Self-gravitating vortices in protoplanetary discs
PhD defense by Steven Rendon
Structures observed in protoplanetary discs could be due to large-scale vortices whose consequences on planetary formation are still uncertain. The main interest of the vortices is their ability to rapidly capture and trap the solid particles; indeed, the large clumps formed in the vortex core could gravitationally collapse into planetesimals or planetary cores. Self-gravity (SG) plays a key role in this scenario but also affects in a decisive way the morphology and evolution of the vortices.
In this work, I first study analytical models of vortices at equilibrium. Then, I propose a mathematical formalism for their study and obtain an analytical vortex solution of the 2D Euler and continuity equations. The difficulty of the hydrodynamic equations and the need to better characterise the problem led me to a 3D numerical approach. I developed RoSSBi3D, a compressible finite-volume code whose performances allow to reach the high-resolution required to address the problem.

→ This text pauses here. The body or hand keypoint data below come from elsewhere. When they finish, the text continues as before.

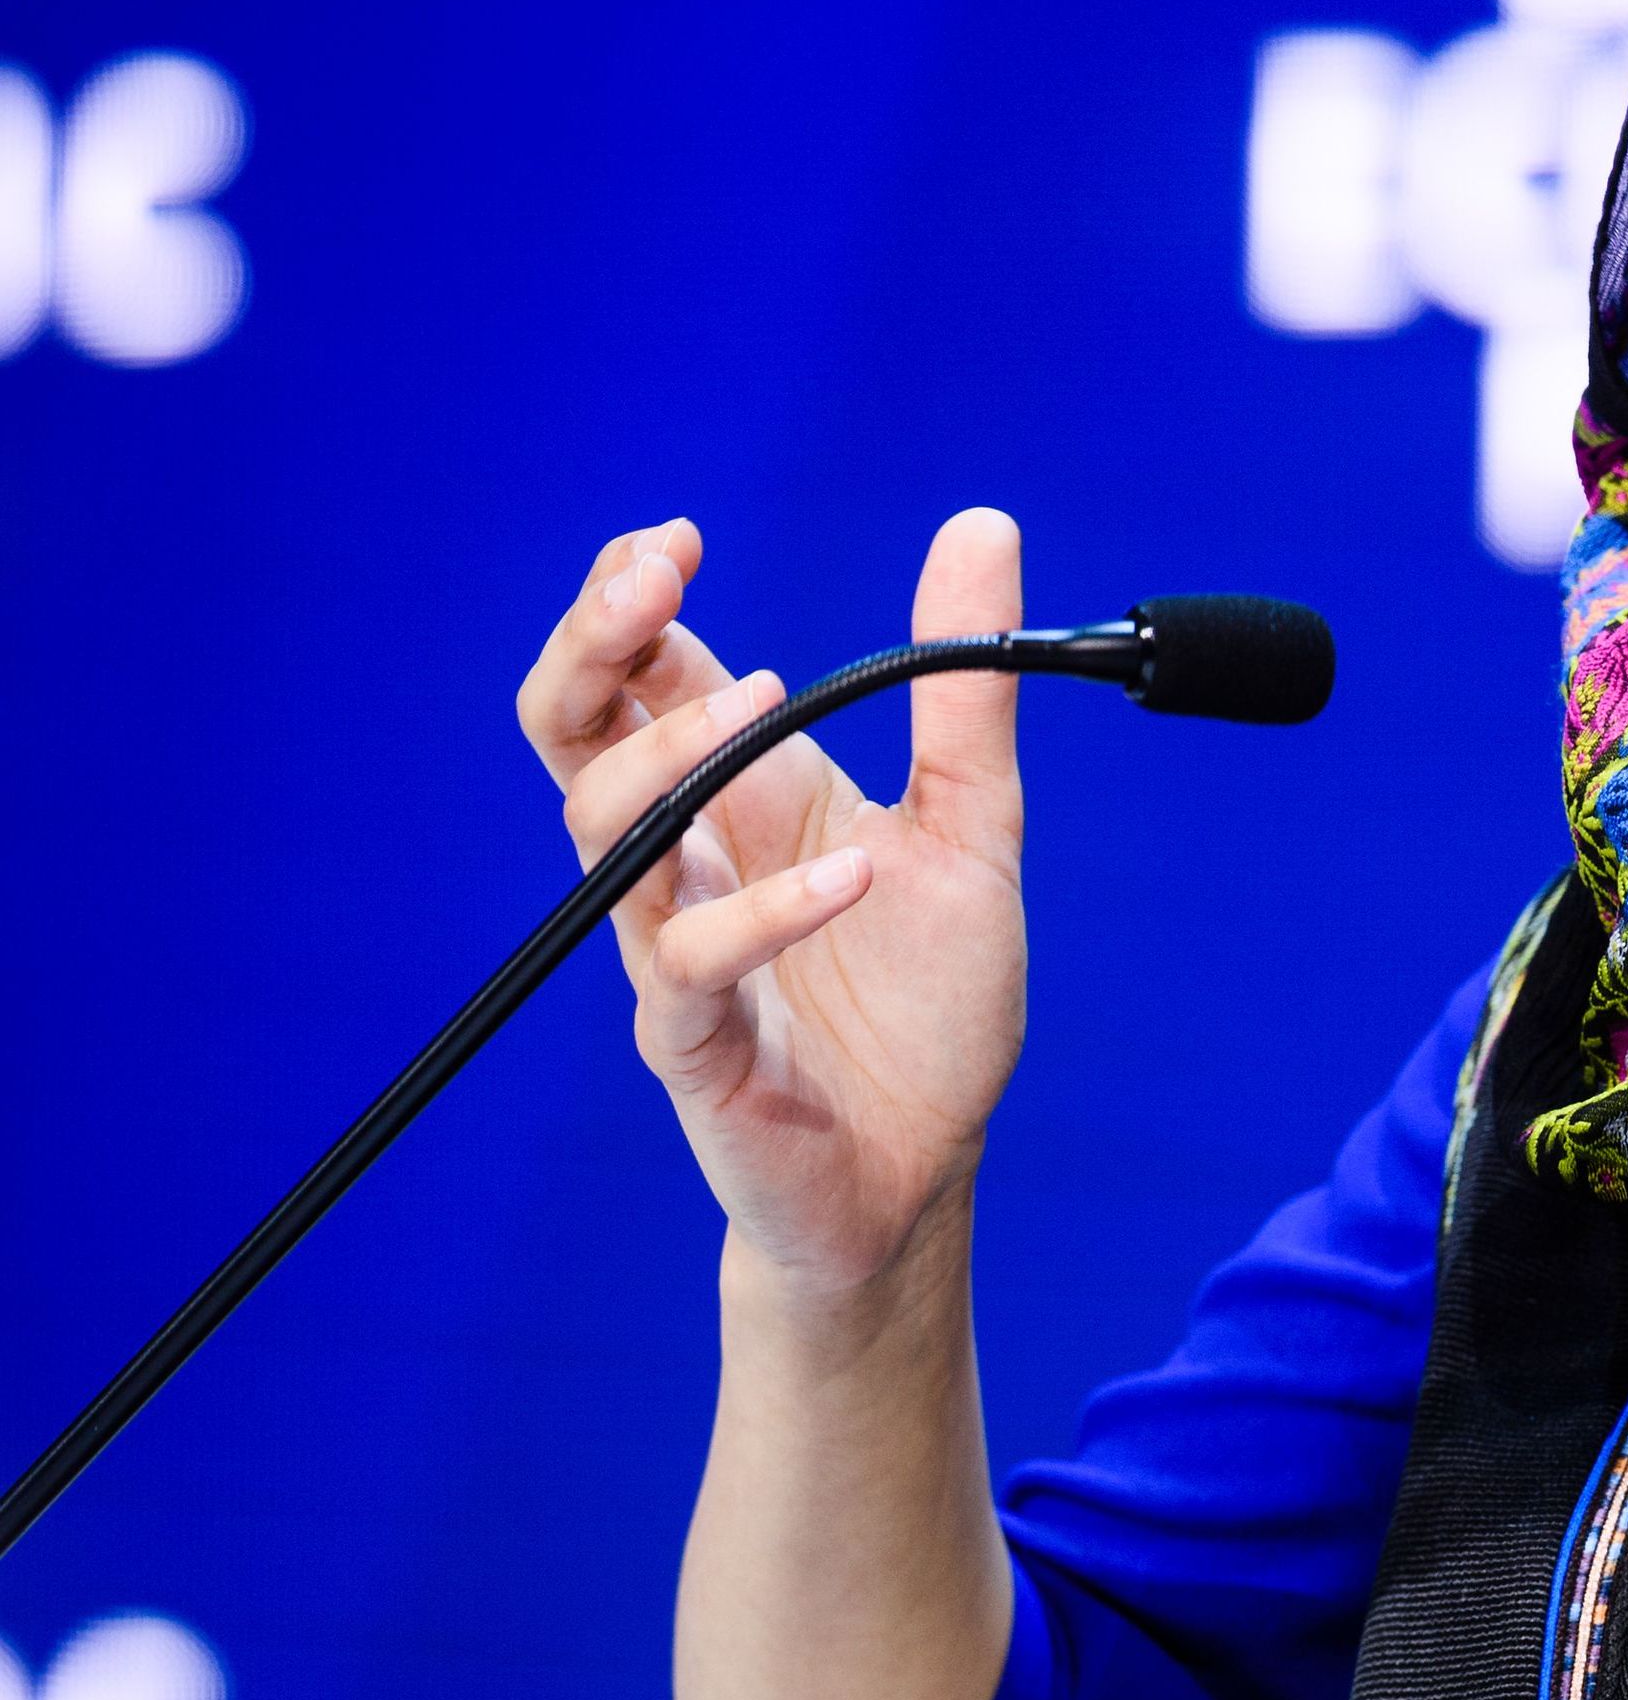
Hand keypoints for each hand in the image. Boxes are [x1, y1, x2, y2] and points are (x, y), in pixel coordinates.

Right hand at [516, 509, 1026, 1305]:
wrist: (920, 1173)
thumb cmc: (927, 1004)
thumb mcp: (971, 824)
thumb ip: (964, 688)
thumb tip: (983, 526)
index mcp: (741, 798)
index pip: (639, 675)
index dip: (630, 599)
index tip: (678, 541)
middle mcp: (689, 862)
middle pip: (572, 734)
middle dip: (590, 646)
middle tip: (651, 582)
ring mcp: (678, 951)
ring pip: (604, 834)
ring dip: (676, 753)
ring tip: (770, 700)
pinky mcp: (697, 1045)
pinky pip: (689, 963)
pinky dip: (766, 912)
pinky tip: (855, 874)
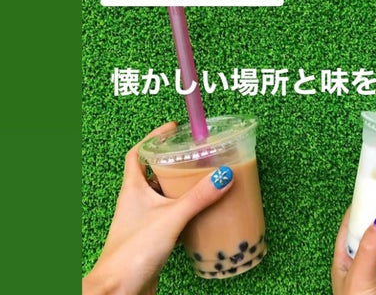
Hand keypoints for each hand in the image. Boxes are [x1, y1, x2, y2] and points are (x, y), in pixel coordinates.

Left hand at [82, 122, 233, 294]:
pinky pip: (169, 215)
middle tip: (195, 154)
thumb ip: (198, 196)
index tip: (172, 129)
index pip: (137, 153)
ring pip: (162, 194)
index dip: (153, 138)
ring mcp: (143, 219)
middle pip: (153, 172)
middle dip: (173, 161)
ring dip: (180, 186)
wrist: (119, 290)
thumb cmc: (132, 252)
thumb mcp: (171, 217)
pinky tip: (200, 213)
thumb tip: (223, 175)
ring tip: (202, 179)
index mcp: (132, 189)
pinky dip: (184, 210)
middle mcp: (135, 201)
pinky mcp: (152, 236)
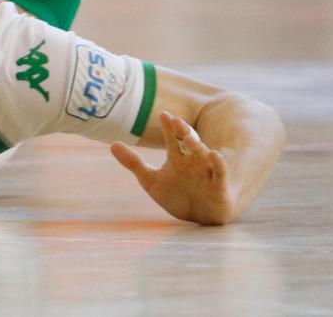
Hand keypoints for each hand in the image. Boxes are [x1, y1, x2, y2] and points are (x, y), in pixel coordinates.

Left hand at [110, 111, 235, 224]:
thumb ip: (133, 163)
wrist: (200, 218)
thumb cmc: (177, 196)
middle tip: (175, 120)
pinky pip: (220, 172)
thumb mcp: (151, 180)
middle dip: (183, 131)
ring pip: (203, 154)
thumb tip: (112, 144)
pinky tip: (214, 154)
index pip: (173, 138)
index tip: (163, 114)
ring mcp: (206, 171)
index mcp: (178, 157)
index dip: (169, 127)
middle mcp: (193, 161)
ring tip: (188, 139)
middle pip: (189, 141)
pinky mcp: (217, 185)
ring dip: (197, 146)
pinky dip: (218, 164)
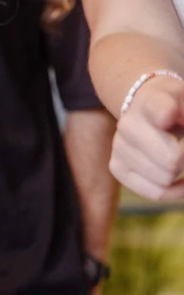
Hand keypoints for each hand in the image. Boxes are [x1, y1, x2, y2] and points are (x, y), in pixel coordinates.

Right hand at [109, 76, 183, 199]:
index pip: (164, 111)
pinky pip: (155, 192)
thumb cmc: (175, 106)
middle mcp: (128, 124)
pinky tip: (180, 179)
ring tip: (179, 157)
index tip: (170, 120)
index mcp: (151, 102)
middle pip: (172, 160)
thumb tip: (177, 149)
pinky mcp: (116, 167)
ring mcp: (119, 147)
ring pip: (165, 178)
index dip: (171, 118)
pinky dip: (175, 190)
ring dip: (180, 172)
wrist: (143, 108)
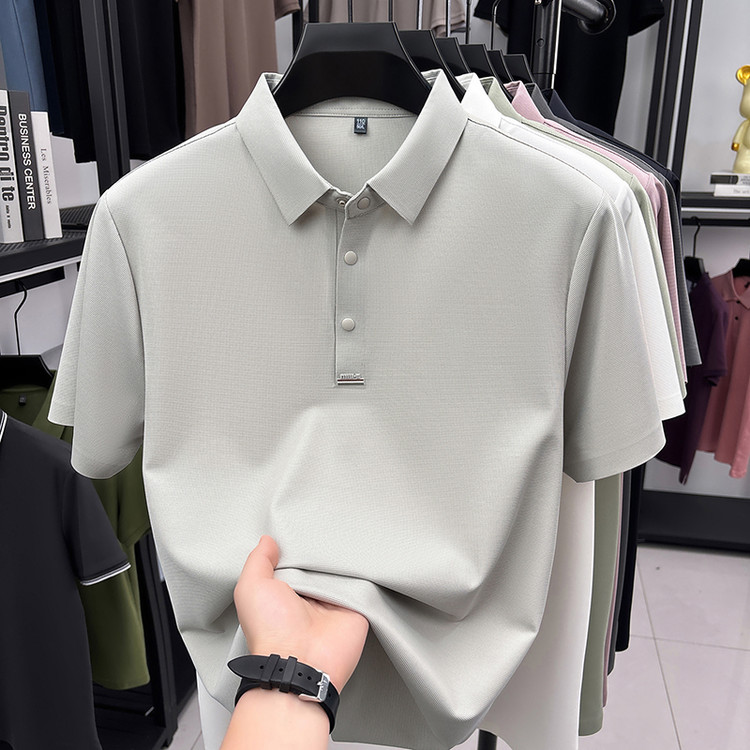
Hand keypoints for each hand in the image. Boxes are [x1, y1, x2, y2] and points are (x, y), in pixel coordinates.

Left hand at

In the two other sections, I focus on the impact of SG using high-resolution simulations for each of the two phases (gas and solid). Based on Toomre’s criterion, I find a stability condition that vortices should satisfy to resist the destabilising effects of SG and I confirm that massive discs cannot host large-scale vortices. In the case of bi-fluid simulations, I demonstrate that SG needs to be estimated four times, instead of one, in order to correctly account for dust contribution. I also find that high-resolution simulations are required to avoid artificial vortex decay and overestimate the dust feedback.